━━━ Available data ━━━
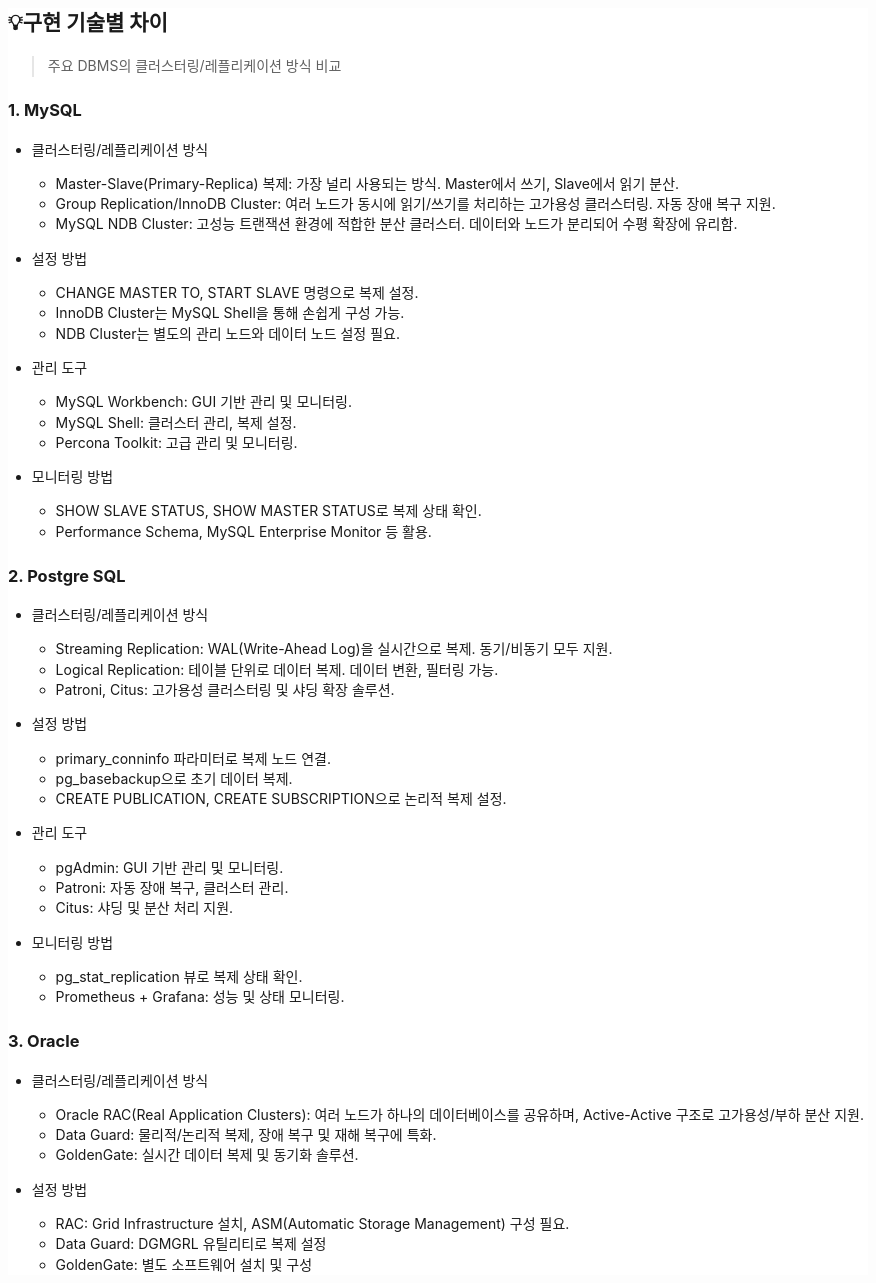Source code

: ## 💡구현 기술별 차이

> 주요 DBMS의 클러스터링/레플리케이션 방식 비교

### 1. MySQL 
- 클러스터링/레플리케이션 방식
    - Master-Slave(Primary-Replica) 복제: 가장 널리 사용되는 방식. Master에서 쓰기, Slave에서 읽기 분산.
    - Group Replication/InnoDB Cluster: 여러 노드가 동시에 읽기/쓰기를 처리하는 고가용성 클러스터링. 자동 장애 복구 지원.
    - MySQL NDB Cluster: 고성능 트랜잭션 환경에 적합한 분산 클러스터. 데이터와 노드가 분리되어 수평 확장에 유리함.

- 설정 방법
    - CHANGE MASTER TO, START SLAVE 명령으로 복제 설정.
    - InnoDB Cluster는 MySQL Shell을 통해 손쉽게 구성 가능.
    - NDB Cluster는 별도의 관리 노드와 데이터 노드 설정 필요.

- 관리 도구
    - MySQL Workbench: GUI 기반 관리 및 모니터링.
    - MySQL Shell: 클러스터 관리, 복제 설정.
    - Percona Toolkit: 고급 관리 및 모니터링.

- 모니터링 방법
    - SHOW SLAVE STATUS, SHOW MASTER STATUS로 복제 상태 확인.
    - Performance Schema, MySQL Enterprise Monitor 등 활용.

### 2. Postgre SQL 
- 클러스터링/레플리케이션 방식
    - Streaming Replication: WAL(Write-Ahead Log)을 실시간으로 복제. 동기/비동기 모두 지원.
    - Logical Replication: 테이블 단위로 데이터 복제. 데이터 변환, 필터링 가능.
    - Patroni, Citus: 고가용성 클러스터링 및 샤딩 확장 솔루션.

- 설정 방법
    - primary_conninfo 파라미터로 복제 노드 연결.
    - pg_basebackup으로 초기 데이터 복제.
    - CREATE PUBLICATION, CREATE SUBSCRIPTION으로 논리적 복제 설정.

- 관리 도구
    - pgAdmin: GUI 기반 관리 및 모니터링.
    - Patroni: 자동 장애 복구, 클러스터 관리.
    - Citus: 샤딩 및 분산 처리 지원.

- 모니터링 방법
    - pg_stat_replication 뷰로 복제 상태 확인.
    - Prometheus + Grafana: 성능 및 상태 모니터링.

### 3. Oracle
- 클러스터링/레플리케이션 방식
    - Oracle RAC(Real Application Clusters): 여러 노드가 하나의 데이터베이스를 공유하며, Active-Active 구조로 고가용성/부하 분산 지원.
    - Data Guard: 물리적/논리적 복제, 장애 복구 및 재해 복구에 특화.
    - GoldenGate: 실시간 데이터 복제 및 동기화 솔루션.

- 설정 방법
    - RAC: Grid Infrastructure 설치, ASM(Automatic Storage Management) 구성 필요.
    - Data Guard: DGMGRL 유틸리티로 복제 설정
    - GoldenGate: 별도 소프트웨어 설치 및 구성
━━━
▶ _Problem statement_:
Reproduce the source text of every record above word for word, and leave the pictures out of your answer.

▶ _Task result_:
Source code

: ## 💡구현 기술별 차이

> 주요 DBMS의 클러스터링/레플리케이션 방식 비교

### 1. MySQL 
- 클러스터링/레플리케이션 방식
    - Master-Slave(Primary-Replica) 복제: 가장 널리 사용되는 방식. Master에서 쓰기, Slave에서 읽기 분산.
    - Group Replication/InnoDB Cluster: 여러 노드가 동시에 읽기/쓰기를 처리하는 고가용성 클러스터링. 자동 장애 복구 지원.
    - MySQL NDB Cluster: 고성능 트랜잭션 환경에 적합한 분산 클러스터. 데이터와 노드가 분리되어 수평 확장에 유리함.

- 설정 방법
    - CHANGE MASTER TO, START SLAVE 명령으로 복제 설정.
    - InnoDB Cluster는 MySQL Shell을 통해 손쉽게 구성 가능.
    - NDB Cluster는 별도의 관리 노드와 데이터 노드 설정 필요.

- 관리 도구
    - MySQL Workbench: GUI 기반 관리 및 모니터링.
    - MySQL Shell: 클러스터 관리, 복제 설정.
    - Percona Toolkit: 고급 관리 및 모니터링.

- 모니터링 방법
    - SHOW SLAVE STATUS, SHOW MASTER STATUS로 복제 상태 확인.
    - Performance Schema, MySQL Enterprise Monitor 등 활용.

### 2. Postgre SQL 
- 클러스터링/레플리케이션 방식
    - Streaming Replication: WAL(Write-Ahead Log)을 실시간으로 복제. 동기/비동기 모두 지원.
    - Logical Replication: 테이블 단위로 데이터 복제. 데이터 변환, 필터링 가능.
    - Patroni, Citus: 고가용성 클러스터링 및 샤딩 확장 솔루션.

- 설정 방법
    - primary_conninfo 파라미터로 복제 노드 연결.
    - pg_basebackup으로 초기 데이터 복제.
    - CREATE PUBLICATION, CREATE SUBSCRIPTION으로 논리적 복제 설정.

- 관리 도구
    - pgAdmin: GUI 기반 관리 및 모니터링.
    - Patroni: 자동 장애 복구, 클러스터 관리.
    - Citus: 샤딩 및 분산 처리 지원.

- 모니터링 방법
    - pg_stat_replication 뷰로 복제 상태 확인.
    - Prometheus + Grafana: 성능 및 상태 모니터링.

### 3. Oracle
- 클러스터링/레플리케이션 방식
    - Oracle RAC(Real Application Clusters): 여러 노드가 하나의 데이터베이스를 공유하며, Active-Active 구조로 고가용성/부하 분산 지원.
    - Data Guard: 물리적/논리적 복제, 장애 복구 및 재해 복구에 특화.
    - GoldenGate: 실시간 데이터 복제 및 동기화 솔루션.

- 설정 방법
    - RAC: Grid Infrastructure 설치, ASM(Automatic Storage Management) 구성 필요.
    - Data Guard: DGMGRL 유틸리티로 복제 설정
    - GoldenGate: 별도 소프트웨어 설치 및 구성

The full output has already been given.